### Directions for this task
Every line below that includes the word "Bottom" needs to be copied.

### Input data
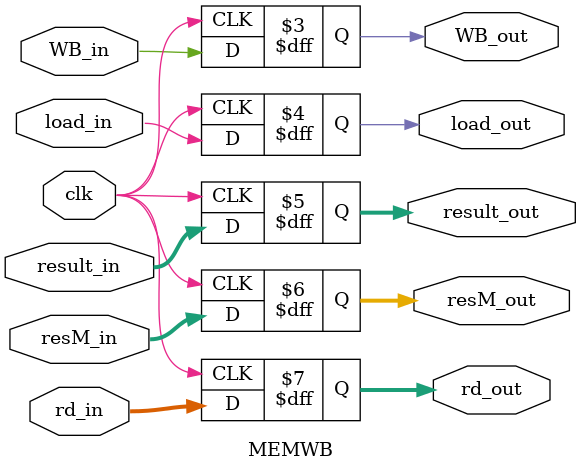
<source format=v>
module MEMWB(input clk, input WB_in, load_in, input [15:0] result_in, resM_in, input [2:0] rd_in,
			output reg WB_out, load_out, output reg [15:0] result_out, resM_out, output reg [2:0] rd_out);

	initial {WB_out, result_out, rd_out, resM_out, load_out} = 37'b 0;

	always @(posedge clk) begin
		WB_out = WB_in;
		result_out = result_in;
		rd_out = rd_in;
		resM_out = resM_in;
		load_out = load_in;
	end
endmodule

</source>
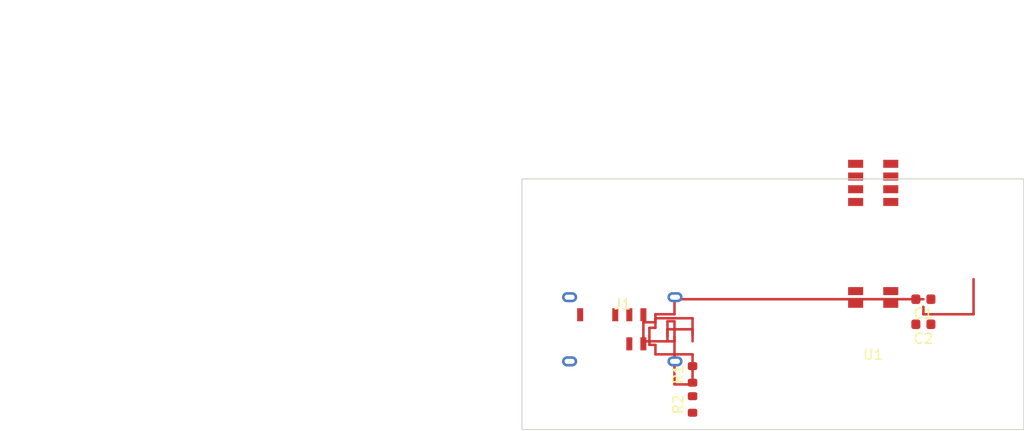
<source format=kicad_pcb>
(kicad_pcb (version 20240108) (generator "pcbnew") (generator_version "8.0")

  (general
    (thickness 1.0)
    (legacy_teardrops no)
  )

  (paper "A4")
  (layers
    (0 "F.Cu" signal)
    (31 "B.Cu" signal)
    (32 "B.Adhes" user "B.Adhesive")
    (33 "F.Adhes" user "F.Adhesive")
    (34 "B.Paste" user)
    (35 "F.Paste" user)
    (36 "B.SilkS" user "B.Silkscreen")
    (37 "F.SilkS" user "F.Silkscreen")
    (38 "B.Mask" user)
    (39 "F.Mask" user)
    (40 "Dwgs.User" user "User.Drawings")
    (41 "Cmts.User" user "User.Comments")
    (42 "Eco1.User" user "User.Eco1")
    (43 "Eco2.User" user "User.Eco2")
    (44 "Edge.Cuts" user)
    (45 "Margin" user)
    (46 "B.CrtYd" user "B.Courtyard")
    (47 "F.CrtYd" user "F.Courtyard")
    (48 "B.Fab" user)
    (49 "F.Fab" user)
  )

  (setup
    (stackup
      (layer "F.SilkS" (type "Top Silk Screen"))
      (layer "F.Paste" (type "Top Solder Paste"))
      (layer "F.Mask" (type "Top Solder Mask") (thickness 0.01))
      (layer "F.Cu" (type "copper") (thickness 0.035))
      (layer "dielectric" (type "core") (thickness 0.93) (material "FR4") (epsilon_r 4.5) (loss_tangent 0.02))
      (layer "B.Cu" (type "copper") (thickness 0.035))
      (layer "B.Mask" (type "Bottom Solder Mask") (thickness 0.01))
      (layer "B.Paste" (type "Bottom Solder Paste"))
      (layer "B.SilkS" (type "Bottom Silk Screen"))
      (copper_finish "None")
      (dielectric_constraints no)
    )
    (pad_to_mask_clearance 0)
    (allow_soldermask_bridges_in_footprints no)
    (pcbplotparams
      (layerselection 0x00010fc_ffffffff)
      (plot_on_all_layers_selection 0x0000000_00000000)
      (disableapertmacros no)
      (usegerberextensions no)
      (usegerberattributes yes)
      (usegerberadvancedattributes yes)
      (creategerberjobfile yes)
      (dashed_line_dash_ratio 12.000000)
      (dashed_line_gap_ratio 3.000000)
      (svgprecision 4)
      (plotframeref no)
      (viasonmask no)
      (mode 1)
      (useauxorigin no)
      (hpglpennumber 1)
      (hpglpenspeed 20)
      (hpglpendiameter 15.000000)
      (pdf_front_fp_property_popups yes)
      (pdf_back_fp_property_popups yes)
      (dxfpolygonmode yes)
      (dxfimperialunits yes)
      (dxfusepcbnewfont yes)
      (psnegative no)
      (psa4output no)
      (plotreference yes)
      (plotvalue yes)
      (plotfptext yes)
      (plotinvisibletext no)
      (sketchpadsonfab no)
      (subtractmaskfromsilk no)
      (outputformat 1)
      (mirror no)
      (drillshape 1)
      (scaleselection 1)
      (outputdirectory "")
    )
  )

  (net 0 "")
  (net 1 "GND")
  (net 2 "VBUS")
  (net 3 "CC1")
  (net 4 "CC2")
  (net 5 "D+")
  (net 6 "D-")
  (net 7 "3V3")

  (footprint "Seeed_XIAO_ESP32-S3:Seeed_XIAO_ESP32-S3" (layer "F.Cu") (at 35 15 180))

  (footprint "Connector_USB:USB_C_Receptacle_HRO_TYPE-C-31-M-12" (layer "F.Cu") (at 10 15 0))

  (footprint "Resistor_SMD:R_0603_1608Metric" (layer "F.Cu") (at 17 19.5 90))

  (footprint "Resistor_SMD:R_0603_1608Metric" (layer "F.Cu") (at 17 22.5 90))

  (footprint "Capacitor_SMD:C_0603_1608Metric" (layer "F.Cu") (at 40 12 180))

  (footprint "Capacitor_SMD:C_0603_1608Metric" (layer "F.Cu") (at 40 14.5 180))

  (gr_rect (start 0 0) (end 50 25) (stroke (width 0.1) (type default)) (fill none) (layer "Edge.Cuts") (uuid 00000000-0000-0000-0000-000000000007))

  (segment (start 15.2 15) (end 17 15) (width 0.25) (layer "F.Cu") (net 1))
  (segment (start 17 15) (end 17 16.2) (width 0.25) (layer "F.Cu") (net 1))
  (segment (start 17 19.2) (end 17 20.5) (width 0.25) (layer "F.Cu") (net 1))
  (segment (start 17 20.5) (end 15.2 20.5) (width 0.25) (layer "F.Cu") (net 1))
  (segment (start 15.2 20.5) (end 15.2 15) (width 0.25) (layer "F.Cu") (net 1))
  (segment (start 12.1 15.7) (end 12.1 16.2) (width 0.25) (layer "F.Cu") (net 2))
  (segment (start 12.1 16.2) (end 15.2 16.2) (width 0.25) (layer "F.Cu") (net 2))
  (segment (start 15.2 16.2) (end 15.2 15.7) (width 0.25) (layer "F.Cu") (net 2))
  (segment (start 12.1 15.7) (end 12.1 15) (width 0.25) (layer "F.Cu") (net 2))
  (segment (start 12.1 15) (end 12.1 14.3) (width 0.25) (layer "F.Cu") (net 2))
  (segment (start 12.1 14.3) (end 13.3 14.3) (width 0.25) (layer "F.Cu") (net 2))
  (segment (start 13.3 14.3) (end 13.3 13.5) (width 0.25) (layer "F.Cu") (net 2))
  (segment (start 13.3 13.5) (end 15.2 13.5) (width 0.25) (layer "F.Cu") (net 2))
  (segment (start 15.2 13.5) (end 15.2 12) (width 0.25) (layer "F.Cu") (net 2))
  (segment (start 15.2 12) (end 40 12) (width 0.25) (layer "F.Cu") (net 2))
  (segment (start 12.7 15.7) (end 12.7 16.55) (width 0.25) (layer "F.Cu") (net 3))
  (segment (start 12.7 16.55) (end 13.3 16.55) (width 0.25) (layer "F.Cu") (net 3))
  (segment (start 13.3 16.55) (end 13.3 17.5) (width 0.25) (layer "F.Cu") (net 3))
  (segment (start 13.3 17.5) (end 17 17.5) (width 0.25) (layer "F.Cu") (net 3))
  (segment (start 17 17.5) (end 17 19.2) (width 0.25) (layer "F.Cu") (net 3))
  (segment (start 12.7 15.7) (end 12.7 14.85) (width 0.25) (layer "F.Cu") (net 4))
  (segment (start 12.7 14.85) (end 13.3 14.85) (width 0.25) (layer "F.Cu") (net 4))
  (segment (start 13.3 14.85) (end 13.3 13.9) (width 0.25) (layer "F.Cu") (net 4))
  (segment (start 13.3 13.9) (end 17 13.9) (width 0.25) (layer "F.Cu") (net 4))
  (segment (start 17 13.9) (end 17 15.6) (width 0.25) (layer "F.Cu") (net 4))
  (segment (start 14.5 15.7) (end 14.5 16.2) (width 0.25) (layer "F.Cu") (net 5))
  (segment (start 14.5 16.2) (end 15.2 16.2) (width 0.25) (layer "F.Cu") (net 5))
  (segment (start 14.5 15.7) (end 14.5 15) (width 0.25) (layer "F.Cu") (net 5))
  (segment (start 14.5 15) (end 15.2 15) (width 0.25) (layer "F.Cu") (net 5))
  (segment (start 14.5 15.7) (end 14.5 14.2) (width 0.25) (layer "F.Cu") (net 6))
  (segment (start 14.5 14.2) (end 15.2 14.2) (width 0.25) (layer "F.Cu") (net 6))
  (segment (start 15.2 14.2) (end 15.2 15) (width 0.25) (layer "F.Cu") (net 6))
  (segment (start 40 12.75) (end 40 13.5) (width 0.25) (layer "F.Cu") (net 7))
  (segment (start 40 13.5) (end 45 13.5) (width 0.25) (layer "F.Cu") (net 7))
  (segment (start 45 13.5) (end 45 10) (width 0.25) (layer "F.Cu") (net 7))

  (zone (net 1) (net_name "GND") (layer "B.Cu") (tstamp 00000000-0000-0000-0000-000000000008) (hatch edge 0.5)
    (connect_pads (clearance 0.2))
    (min_thickness 0.25)
    (fill yes (thermal_gap 0.2) (thermal_bridge_width 0.4))
    (polygon
      (pts
        (xy 0 0) (xy 50 0) (xy 50 25) (xy 0 25)
      )
    )
  )
)
</source>
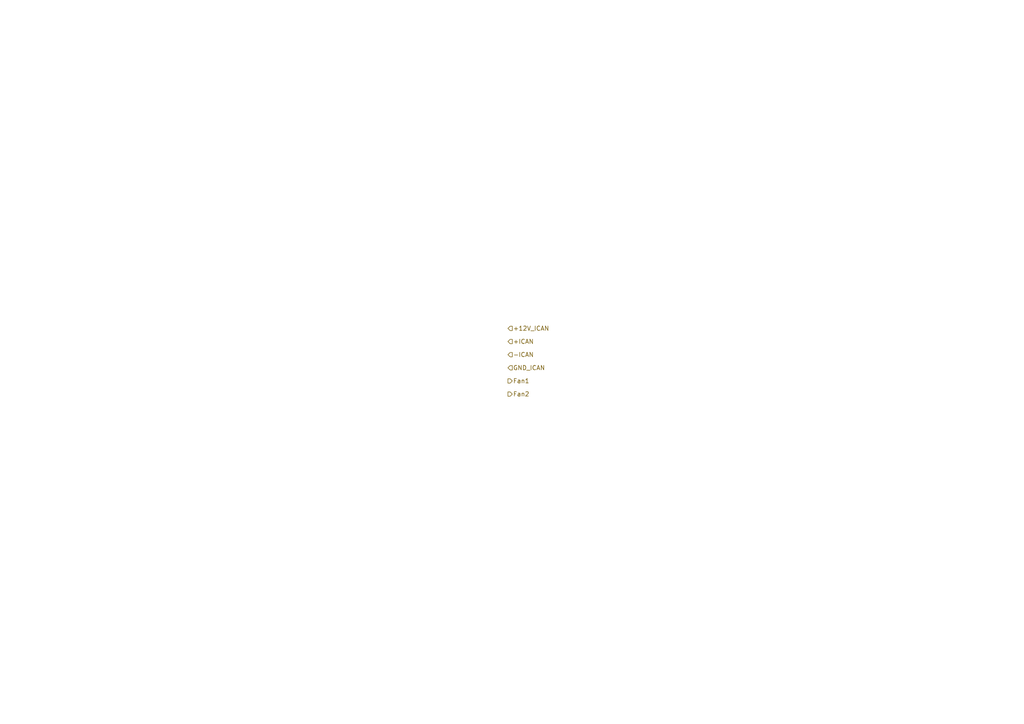
<source format=kicad_sch>
(kicad_sch
	(version 20250114)
	(generator "eeschema")
	(generator_version "9.0")
	(uuid "9f400168-3107-4d02-8d67-90201250e3ff")
	(paper "A4")
	(lib_symbols)
	(hierarchical_label "-ICAN"
		(shape input)
		(at 147.32 102.87 0)
		(effects
			(font
				(size 1.27 1.27)
			)
			(justify left)
		)
		(uuid "0e37fb61-92e4-43f6-8c98-1b79c3823a1d")
	)
	(hierarchical_label "+12V_ICAN"
		(shape input)
		(at 147.32 95.25 0)
		(effects
			(font
				(size 1.27 1.27)
			)
			(justify left)
		)
		(uuid "3cdcf047-b8f0-4592-aae5-cf8b43ce4aa6")
	)
	(hierarchical_label "Fan1"
		(shape output)
		(at 147.32 110.49 0)
		(effects
			(font
				(size 1.27 1.27)
			)
			(justify left)
		)
		(uuid "48ce261f-a108-4a45-b1f0-2eda138a4cf1")
	)
	(hierarchical_label "Fan2"
		(shape output)
		(at 147.32 114.3 0)
		(effects
			(font
				(size 1.27 1.27)
			)
			(justify left)
		)
		(uuid "6a7d2e83-07e4-4894-90a7-f1837483f2df")
	)
	(hierarchical_label "+ICAN"
		(shape input)
		(at 147.32 99.06 0)
		(effects
			(font
				(size 1.27 1.27)
			)
			(justify left)
		)
		(uuid "9017ee56-70aa-4d94-a497-51a74b86cc4b")
	)
	(hierarchical_label "GND_ICAN"
		(shape input)
		(at 147.32 106.68 0)
		(effects
			(font
				(size 1.27 1.27)
			)
			(justify left)
		)
		(uuid "ece58880-3a51-4d6d-a627-f80e500996df")
	)
)

</source>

### Task result
      (layer "B.Mask" (type "Bottom Solder Mask") (thickness 0.01))
      (layer "B.Paste" (type "Bottom Solder Paste"))
      (layer "B.SilkS" (type "Bottom Silk Screen"))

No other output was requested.